December 20, 1987|COLMAN ANDREWS

AVALLON, France — A famous old hotel and restaurant in northwestern Burgundy, built around a 1707-vintage stagecoach stop. A three-star rating from the Guide Michelin, and many years of glory in the firmament of French gastronomy. Then a proprietor growing old and losing interest. A daughter taking over, making mistakes, firing chefs. A long, slow, sad slide into mediocrity, with two stars lost along the way. And then, suddenly, a rebirth--new owners (a small group of respected local food and wine people) and a new chef, young and innovative. Great hopes for the future. A dedication to regaining those three stars. . . .

That's already a pretty good story as it is. But it gets even better: That innovative young chef, hired in the hopes that he can help the place regain its old quality and reputation, turns out to be not at all some Senderens- or Guerard-trained Gallic whiz kid, but rather 25-year-old Bob Waggoner of Canoga Park.

The hotel/restaurant in question is the Hostellerie de la Poste in Avallon, 145 miles southeast of Paris, not far from the Chablis region. And the road Waggoner took to get there had as many stops as any 18th-Century stagecoach route.

His first real awareness of food, Waggoner said when I visited the Hostellerie recently, came at Chatsworth High School, where he took an international food class--a combination food-history/cooking-lesson/restaurant-field-trip affair. Waggoner admits that he might have been drawn to the class initially at least in part because it included 42 girls and only two or three boys--but he was soon hooked on cooking and, at his teacher's suggestion, he applied for a part-time job at the fanciest restaurant he knew, the Summer House in Woodland Hills.

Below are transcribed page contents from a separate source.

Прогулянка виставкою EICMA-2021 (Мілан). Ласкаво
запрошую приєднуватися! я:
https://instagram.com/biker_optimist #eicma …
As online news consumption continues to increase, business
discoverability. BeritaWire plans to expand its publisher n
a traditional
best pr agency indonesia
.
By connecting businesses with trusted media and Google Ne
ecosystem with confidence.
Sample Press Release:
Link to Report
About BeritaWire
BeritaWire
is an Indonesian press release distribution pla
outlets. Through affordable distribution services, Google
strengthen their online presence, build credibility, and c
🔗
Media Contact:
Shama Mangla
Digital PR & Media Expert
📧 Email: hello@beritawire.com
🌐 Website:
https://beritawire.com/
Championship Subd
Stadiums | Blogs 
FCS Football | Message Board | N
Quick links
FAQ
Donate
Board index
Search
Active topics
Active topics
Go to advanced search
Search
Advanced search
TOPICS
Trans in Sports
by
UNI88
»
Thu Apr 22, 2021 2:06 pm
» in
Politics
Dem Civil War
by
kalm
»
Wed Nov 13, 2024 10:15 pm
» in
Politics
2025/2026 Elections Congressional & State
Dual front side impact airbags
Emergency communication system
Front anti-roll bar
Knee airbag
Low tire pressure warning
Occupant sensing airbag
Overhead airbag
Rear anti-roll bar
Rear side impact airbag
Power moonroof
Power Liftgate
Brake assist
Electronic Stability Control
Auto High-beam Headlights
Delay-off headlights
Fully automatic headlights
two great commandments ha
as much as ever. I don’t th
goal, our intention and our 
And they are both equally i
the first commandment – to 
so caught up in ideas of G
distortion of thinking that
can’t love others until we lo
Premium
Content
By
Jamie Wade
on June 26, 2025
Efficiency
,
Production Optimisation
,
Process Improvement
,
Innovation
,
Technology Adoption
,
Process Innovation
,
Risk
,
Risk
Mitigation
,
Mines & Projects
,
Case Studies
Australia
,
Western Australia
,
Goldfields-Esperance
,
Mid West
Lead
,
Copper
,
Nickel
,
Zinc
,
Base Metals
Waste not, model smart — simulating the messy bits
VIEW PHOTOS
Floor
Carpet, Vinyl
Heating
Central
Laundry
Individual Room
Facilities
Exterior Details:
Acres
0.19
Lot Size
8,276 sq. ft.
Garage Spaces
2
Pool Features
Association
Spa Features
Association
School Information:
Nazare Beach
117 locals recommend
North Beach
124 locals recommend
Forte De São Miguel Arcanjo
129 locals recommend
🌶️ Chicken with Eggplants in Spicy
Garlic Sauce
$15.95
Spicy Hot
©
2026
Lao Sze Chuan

At the time, he recalls, "I didn't know the difference between rare, medium, and well." But the chef there, a 30-year-old Italian named Eligio Miglia, took him in. "He taught me all the basics," says Waggoner. "How to use knives, and so on. More important, though, he was really into his work, and he communicated his enthusiasm about food to me." A year later, still in the 12th grade, Waggoner was running the evening service at the Summer House, preparing up to 400 dinners a night.

When Miglia went on to Trumps in West Hollywood, Waggoner followed. "(Trumps executive chef) Michael Roberts was terrific," Waggoner says. "He really watched me and taught me a lot." He stayed at Trumps for three years and then, with the help of Roberts and Burgundy-based American wine shipper Becky Wasserman, found a temporary room-and-board-only job at the then-new but rapidly up-and-coming Le Vieux Moulin in Bouilland, near Beaune.

The Vieux Moulin's owner/chef, Jean-Pierre Silva, became "my Eligio in France," says Waggoner. "He did everything for me, not just showing me things in the kitchen, but taking me out to taste wine, taking me hunting, inviting me along when he went to great restaurants like Alain Chapel--things that even most Frenchmen don't get to do very often." Silva also eventually encouraged him to leave Le Vieux Moulin--to volunteer for work in other French kitchens, so that he wouldn't become just an imitator of Silva's own style. Thus, Waggoner put in three months at the Rotisserie de la Paix in Beaune and then, with several trips back to California (and to Trumps--"sort of my home away from home") in between, did stints at the three-star Lameloise in Chagny, Charles Barrier in Tours, Pierre Gagnaire in St-Etienne, and then two more three-stars--Boyer in Reims and Marc Meneau's L'Esperance.

"At that point," he recalls, "Jean-Pierre said, 'Get out of here. Don't work for free anymore. You've learned enough to get a real cooking job.' "

It might not have been exactly what Silva had in mind but, back in the United States again, Waggoner met a French chef named Jean-Paul Coupal, who had been working in Canada but who had just taken over a $3-million private club, called Members, in Caracas, Venezuela--and Coupal hired him as head chef. "The place had this great new-wave California look to it," Waggoner says, "with an 18-speaker stereo system and a changing exhibition of contemporary Venezuelan art. Unfortunately, other than tropical fruit and some fish, there were virtually no raw materials available--so I made lots of different sauces to cover up the same few items day after day, and lots of wild fruit sorbets."

There were perks, though: At one point, when the club's owners wanted to do a week of Indian cooking, they sent Waggoner to New Delhi and arranged for him to bring back two accomplished Indian chefs and a couple of tandoor ovens.